(Collected data)
++++

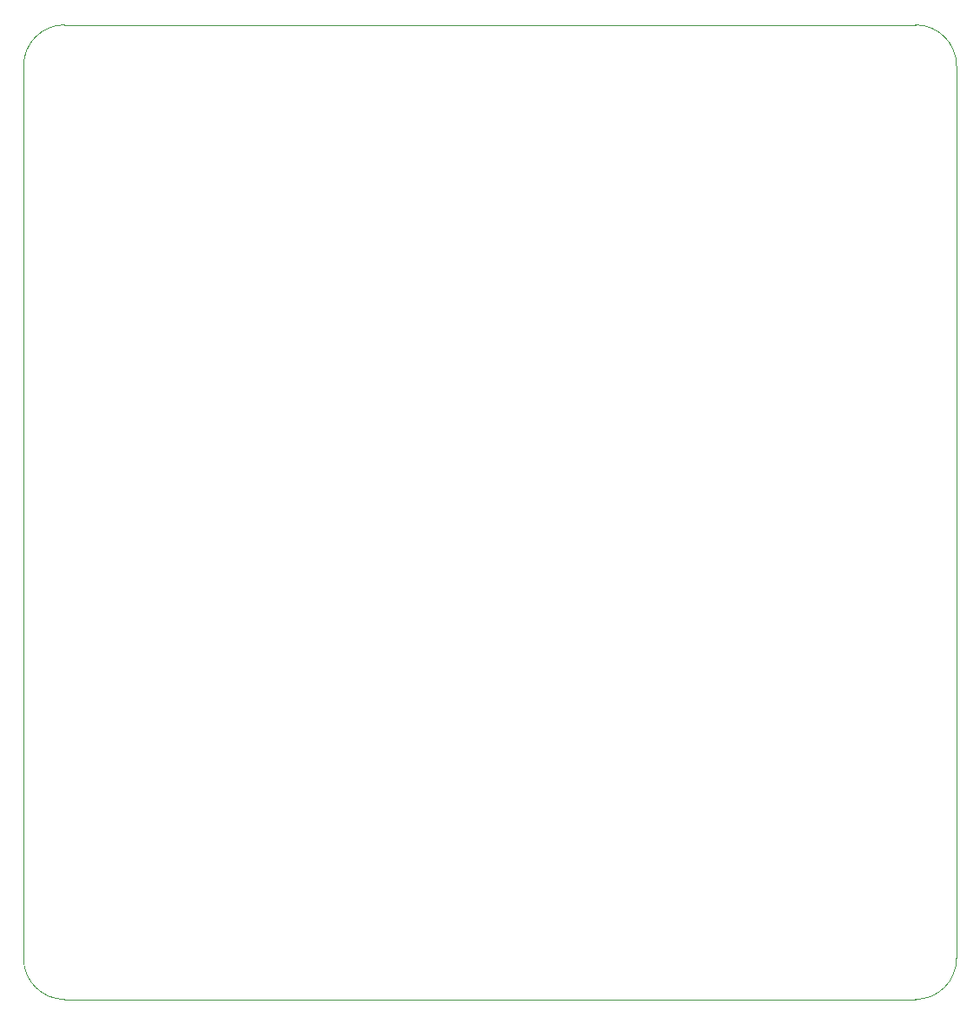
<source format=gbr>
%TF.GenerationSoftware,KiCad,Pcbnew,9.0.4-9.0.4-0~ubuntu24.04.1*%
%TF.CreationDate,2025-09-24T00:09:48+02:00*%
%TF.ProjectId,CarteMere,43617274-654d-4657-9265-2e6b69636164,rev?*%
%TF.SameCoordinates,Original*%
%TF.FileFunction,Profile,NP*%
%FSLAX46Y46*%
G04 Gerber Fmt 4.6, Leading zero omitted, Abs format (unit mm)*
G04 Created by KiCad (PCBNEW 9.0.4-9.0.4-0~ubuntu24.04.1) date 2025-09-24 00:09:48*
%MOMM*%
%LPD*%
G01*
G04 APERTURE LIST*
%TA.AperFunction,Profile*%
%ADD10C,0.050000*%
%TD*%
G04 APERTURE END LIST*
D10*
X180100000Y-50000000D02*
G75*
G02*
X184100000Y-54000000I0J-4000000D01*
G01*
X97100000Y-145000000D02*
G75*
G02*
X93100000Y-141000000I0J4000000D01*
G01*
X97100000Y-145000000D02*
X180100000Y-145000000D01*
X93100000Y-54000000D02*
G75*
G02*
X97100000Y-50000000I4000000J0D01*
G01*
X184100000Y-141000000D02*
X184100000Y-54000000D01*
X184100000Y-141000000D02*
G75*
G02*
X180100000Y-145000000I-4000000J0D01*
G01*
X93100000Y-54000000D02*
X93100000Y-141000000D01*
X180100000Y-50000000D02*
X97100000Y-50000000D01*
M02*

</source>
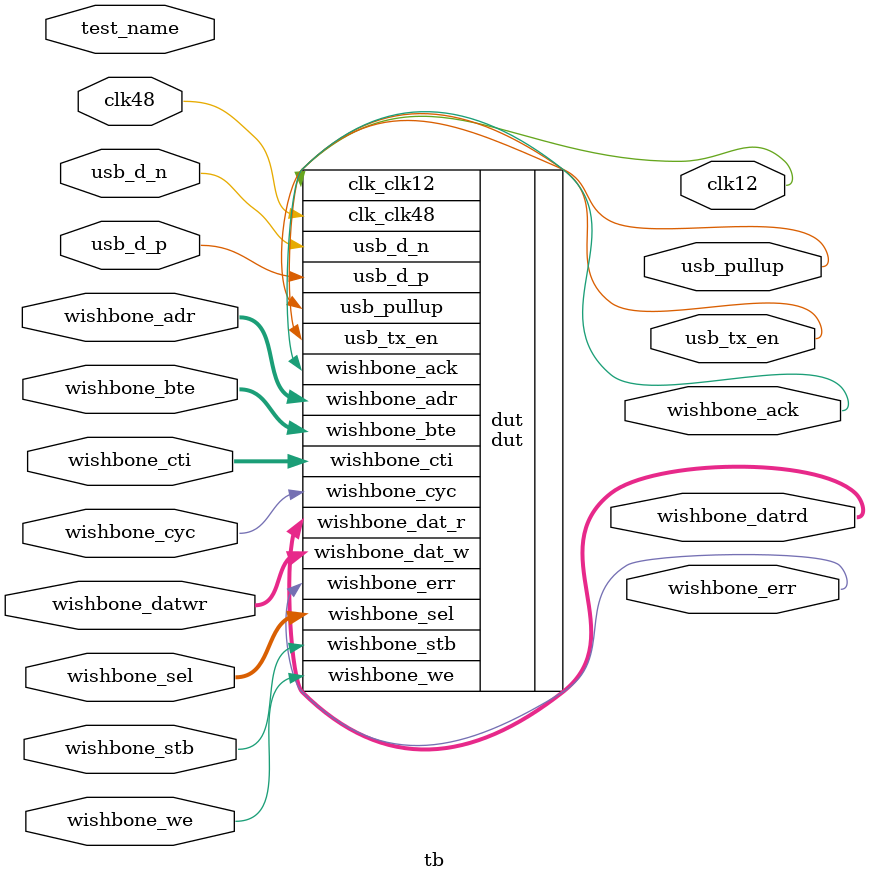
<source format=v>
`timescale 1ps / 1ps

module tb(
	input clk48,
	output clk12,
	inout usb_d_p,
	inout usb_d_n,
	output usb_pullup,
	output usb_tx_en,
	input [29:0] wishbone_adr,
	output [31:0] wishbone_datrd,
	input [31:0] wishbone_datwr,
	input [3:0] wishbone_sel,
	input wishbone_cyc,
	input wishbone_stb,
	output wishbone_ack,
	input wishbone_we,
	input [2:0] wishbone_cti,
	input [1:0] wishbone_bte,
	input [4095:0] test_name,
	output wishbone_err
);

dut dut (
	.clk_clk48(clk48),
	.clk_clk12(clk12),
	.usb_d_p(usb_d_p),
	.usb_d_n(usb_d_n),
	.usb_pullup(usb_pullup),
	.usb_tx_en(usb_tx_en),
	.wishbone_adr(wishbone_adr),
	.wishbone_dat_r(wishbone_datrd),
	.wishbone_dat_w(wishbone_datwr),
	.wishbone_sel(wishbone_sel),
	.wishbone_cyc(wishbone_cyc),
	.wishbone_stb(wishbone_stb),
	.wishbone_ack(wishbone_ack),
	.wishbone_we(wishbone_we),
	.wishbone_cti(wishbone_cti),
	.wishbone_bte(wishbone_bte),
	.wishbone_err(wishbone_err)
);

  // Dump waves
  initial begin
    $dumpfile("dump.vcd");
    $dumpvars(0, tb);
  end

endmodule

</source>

++++

▶ TASK TO CARRY OUT:
What lines in the data above carry "input"? Return them all.

▶ WRITTEN RESPONSE:
	input clk48,
	input [29:0] wishbone_adr,
	input [31:0] wishbone_datwr,
	input [3:0] wishbone_sel,
	input wishbone_cyc,
	input wishbone_stb,
	input wishbone_we,
	input [2:0] wishbone_cti,
	input [1:0] wishbone_bte,
	input [4095:0] test_name,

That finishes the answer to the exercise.